There should be a way to stop google from listing the index.php versions of the page paths. because at the moment, the problem is that google is crawling the index.php version and also the non index.php version....there should be a way of avoiding this.

I think that you will always be able to load both versions, but we should be able to tell google to only crawl the ones without index.php. That way no one will ever visit the index.php versions...? Could you please help me how to fix this problem? is there any where to stop google crawling the pages with index.php and also redirect the url with index.php to the correct url with out index.php ?

Thank you

Aida

 
drbiskit replied on at Permalink Reply
drbiskit
1 - First, switch on Pretty url's in the backend:
yoursite.com/index.php/dashboard/system/seo/urls/

2 - Then make sure that the correct code provided is included into your .htaccess file

3 - add this to your config/site.php file:
define('URL_REWRITING_ALL', true);

4 - Update your sitemap:
yoursite.com/index.php/dashboard/system/optimization/jobs/

5 - Check the sitemap, and make sure only the correct urls are included:
yoursite.com/sitemap.xml

6 - If correct, submit your sitemap to Google Webmaster account:
http://www.google.com/webmasters/...

That should hopefully rectify the situation.

You can also request that specific urls are removed from the site indexing using the Google Webmaster tools.

If you have done steps 1-4, and you are still getting 'index.php' in your urls, something else isn't right - but let's see how you get on with the above first.
northsid replied on at Permalink Reply
Hello and thanks for your help.

The thing is that I have checked thewebsite/sitemap.xml and there is no index.php in any of the urls so I was thinking maybe concrete5 creates an auto index file with index.php in it?! can this be the case?

Thanks :)
drbiskit replied on at Permalink Reply
drbiskit
Ah okay... No, not as far as I know. Are you 100% sure that none of the actual links on your site are using 'index.php' in the url paths? I know that some 'navigation related' addons will use them by default, and may need some tinkering to fix.
northsid replied on at Permalink Reply
Yes I'm quite sure, I have checked all urls and there is no index.php in there!

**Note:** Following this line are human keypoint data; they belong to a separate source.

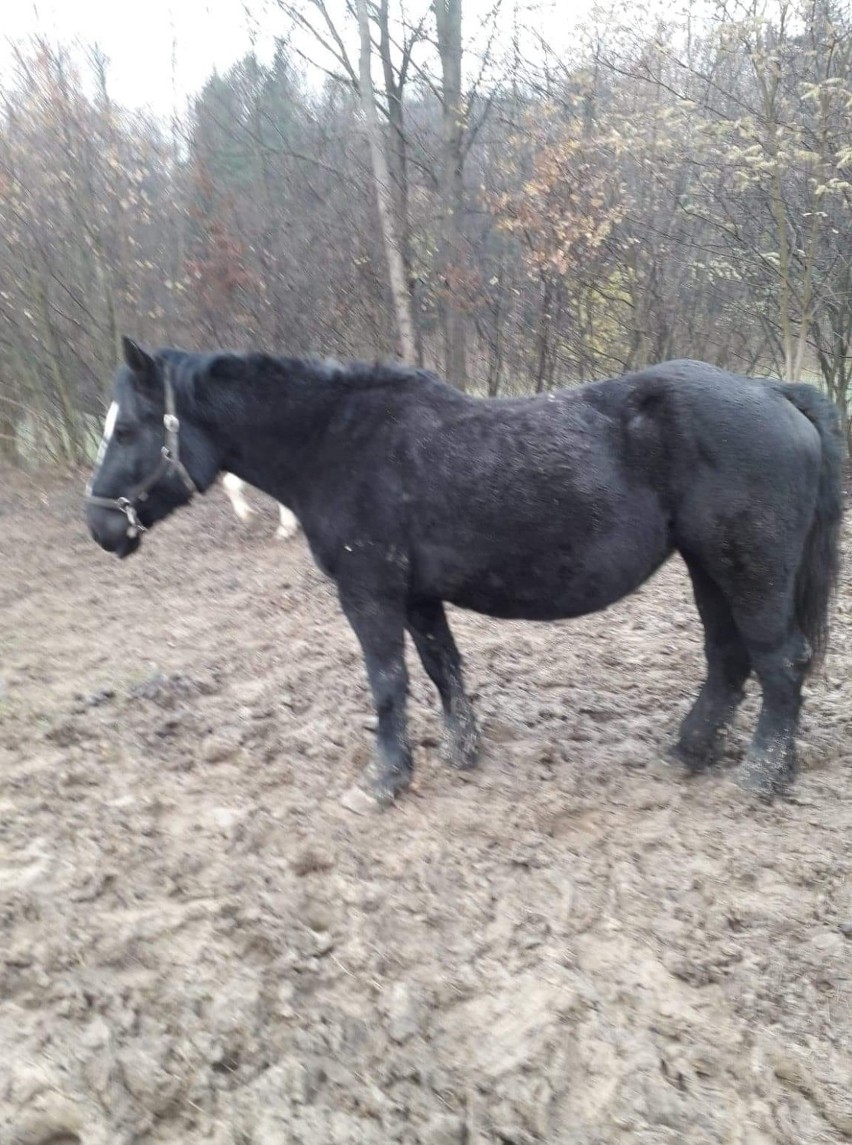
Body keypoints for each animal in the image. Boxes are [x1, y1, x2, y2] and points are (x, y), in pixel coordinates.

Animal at [83, 338, 842, 806]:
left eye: (129, 429)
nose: (99, 527)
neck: (337, 441)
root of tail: (774, 392)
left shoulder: (370, 594)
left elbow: (388, 682)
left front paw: (385, 779)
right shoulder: (418, 596)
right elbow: (442, 667)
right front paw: (461, 751)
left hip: (747, 570)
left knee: (779, 661)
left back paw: (761, 775)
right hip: (709, 568)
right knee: (729, 659)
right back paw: (691, 751)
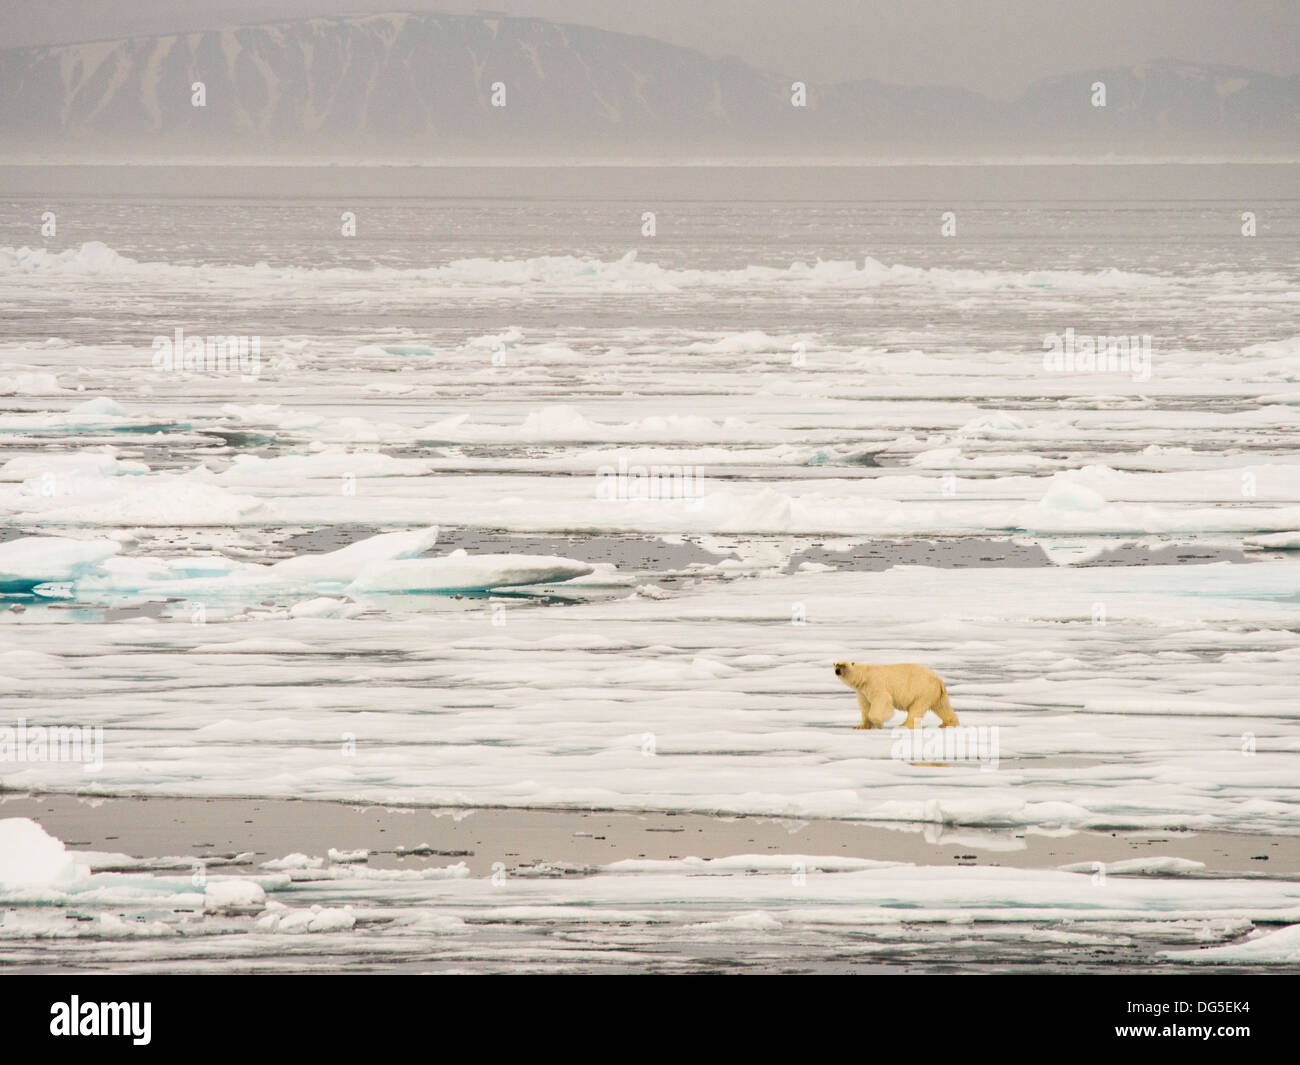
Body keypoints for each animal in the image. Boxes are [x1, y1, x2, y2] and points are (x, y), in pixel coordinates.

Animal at [826, 663, 961, 728]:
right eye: (836, 664)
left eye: (844, 665)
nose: (837, 671)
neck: (864, 675)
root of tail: (938, 679)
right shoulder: (862, 691)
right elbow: (865, 706)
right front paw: (860, 726)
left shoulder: (875, 683)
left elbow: (881, 700)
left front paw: (879, 721)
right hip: (934, 692)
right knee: (942, 707)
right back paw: (948, 723)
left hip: (922, 690)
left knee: (916, 708)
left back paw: (904, 725)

I've got no idea how that happened! anyway I think I'm gonna submit the sitemap again just to make sure Thanks for your help.
northsid replied on at Permalink Reply
Is there anyway we can make sure that google doesn't index urls with index.php? like in robot.txt or something?
drbiskit replied on at Permalink Best Answer Reply
drbiskit
Hmmm, okay. I don't think that you can do this via robots.txt (although I'm willing to be proved wrong here!), and as far a I understand, disallowing a URL via robots.txt will not necessarily prevent it from appearing indexed in search results pages - there are ways that the bots get round that, if e.g. it finds a link embedded on another site, etc.

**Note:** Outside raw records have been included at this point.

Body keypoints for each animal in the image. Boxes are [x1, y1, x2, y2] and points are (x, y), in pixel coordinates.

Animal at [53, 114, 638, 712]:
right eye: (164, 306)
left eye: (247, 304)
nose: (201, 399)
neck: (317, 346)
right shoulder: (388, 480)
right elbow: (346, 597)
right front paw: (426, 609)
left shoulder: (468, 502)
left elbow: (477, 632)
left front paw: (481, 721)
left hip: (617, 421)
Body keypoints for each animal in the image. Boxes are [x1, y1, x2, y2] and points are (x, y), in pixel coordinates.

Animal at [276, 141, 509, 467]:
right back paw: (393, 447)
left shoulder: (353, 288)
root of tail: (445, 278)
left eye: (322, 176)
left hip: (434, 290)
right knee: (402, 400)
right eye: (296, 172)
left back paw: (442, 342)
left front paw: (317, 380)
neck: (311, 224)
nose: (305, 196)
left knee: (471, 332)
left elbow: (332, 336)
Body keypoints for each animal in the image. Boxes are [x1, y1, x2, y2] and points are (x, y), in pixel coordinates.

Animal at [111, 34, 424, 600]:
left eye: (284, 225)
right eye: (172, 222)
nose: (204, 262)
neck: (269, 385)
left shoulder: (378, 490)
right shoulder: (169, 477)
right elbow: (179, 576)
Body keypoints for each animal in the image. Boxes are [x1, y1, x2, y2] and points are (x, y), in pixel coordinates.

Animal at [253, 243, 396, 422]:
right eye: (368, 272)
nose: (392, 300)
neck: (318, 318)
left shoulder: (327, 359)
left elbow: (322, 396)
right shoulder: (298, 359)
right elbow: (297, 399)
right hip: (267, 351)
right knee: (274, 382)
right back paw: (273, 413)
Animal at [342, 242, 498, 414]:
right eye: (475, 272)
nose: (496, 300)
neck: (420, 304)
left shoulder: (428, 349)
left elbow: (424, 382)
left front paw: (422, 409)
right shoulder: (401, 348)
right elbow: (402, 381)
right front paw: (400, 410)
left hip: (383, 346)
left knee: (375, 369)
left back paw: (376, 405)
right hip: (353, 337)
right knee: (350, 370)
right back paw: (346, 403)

You can add some content to your .htaccess file (using the redirect directive) to force pages to do a permanent (301) redirect to the canonical url in each case:

# Redirect index.php Requests
# ------------------------------
RewriteCond %{THE_REQUEST} ^GET.*index\.php [NC]
RewriteCond %{THE_REQUEST} !/system/.*
RewriteRule (.*?)index\.php/*(.*) /$1$2 [R=301,L]

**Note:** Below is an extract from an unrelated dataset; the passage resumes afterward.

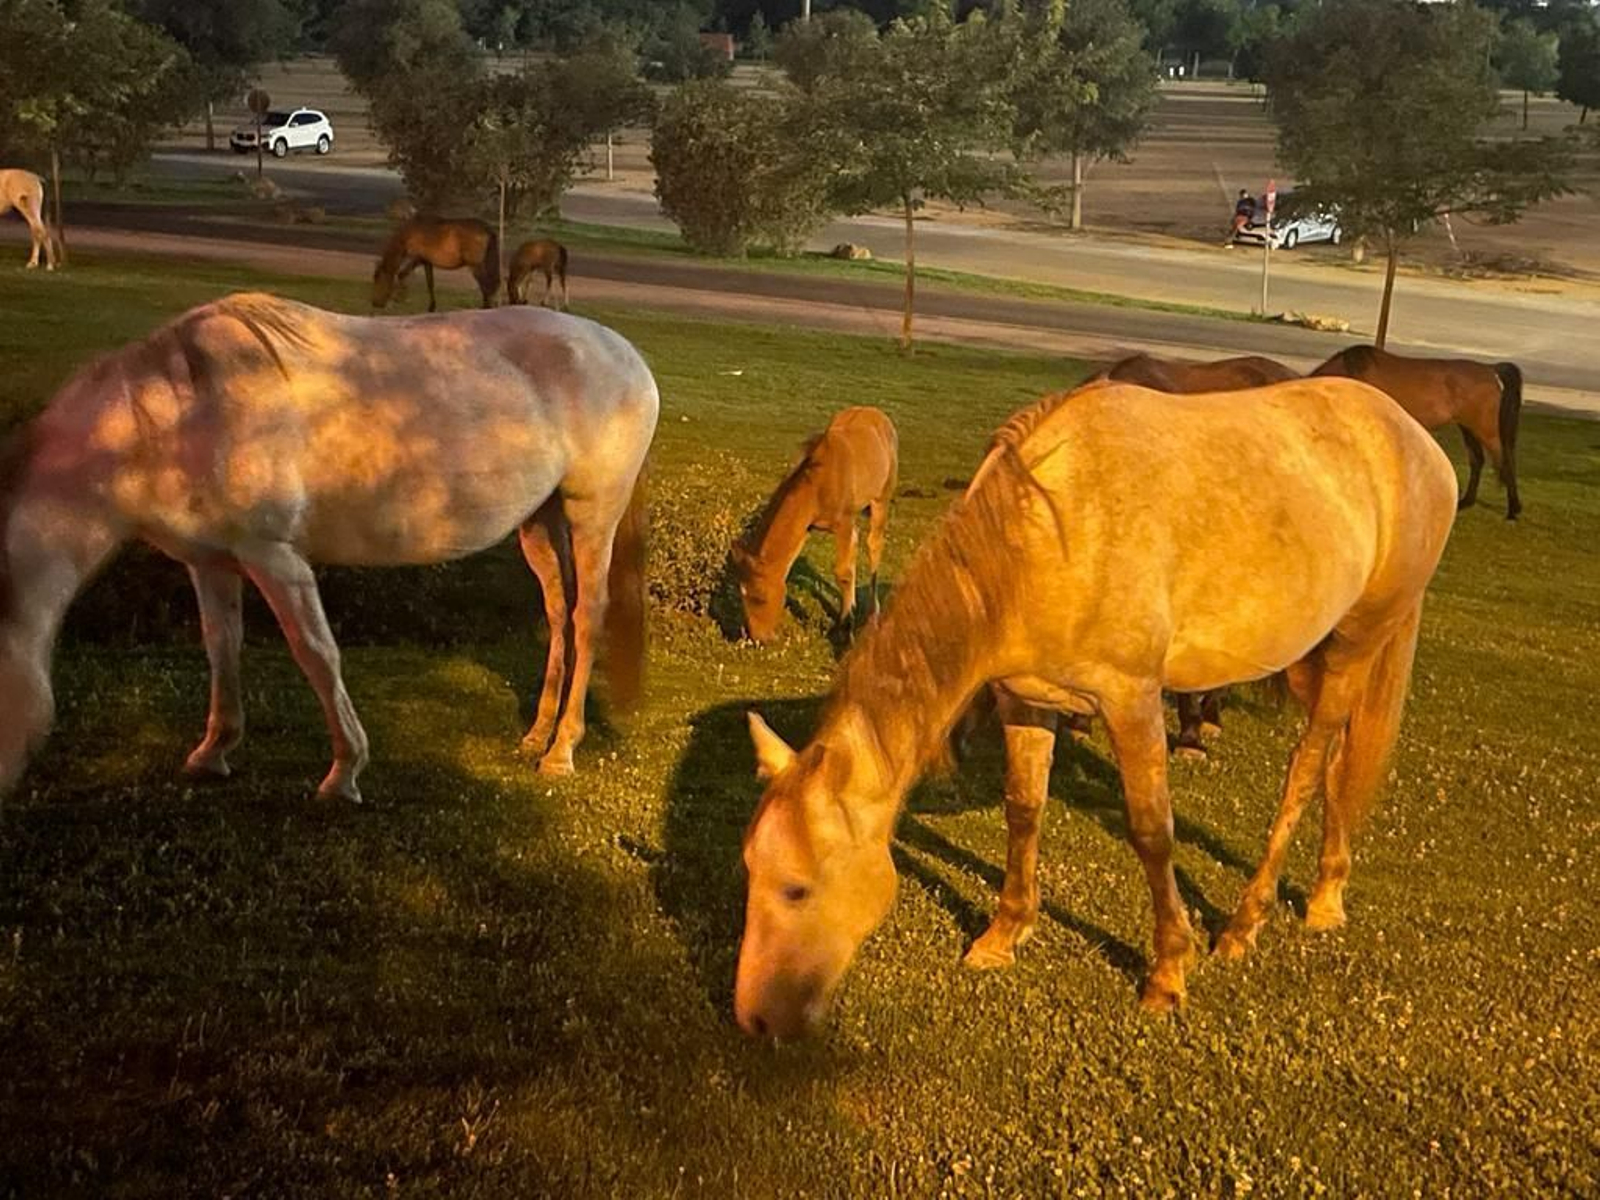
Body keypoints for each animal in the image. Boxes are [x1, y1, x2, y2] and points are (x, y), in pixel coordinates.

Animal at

To fix the issue with Google, I would also recommend using the URL removal tool in Google Webmaster Tools - at least that should help you to get the correct set of urls in place on the Google SERPS.
http://www.google.com/webmasters/...

Also take a look at this Google post about duplicate content, it may be helpful:
http://support.google.com/webmasters/bin/answer.py?hl=en&answer...
northsid replied on at Permalink Reply
Perfect thank you so much :) the redirection is working very well :)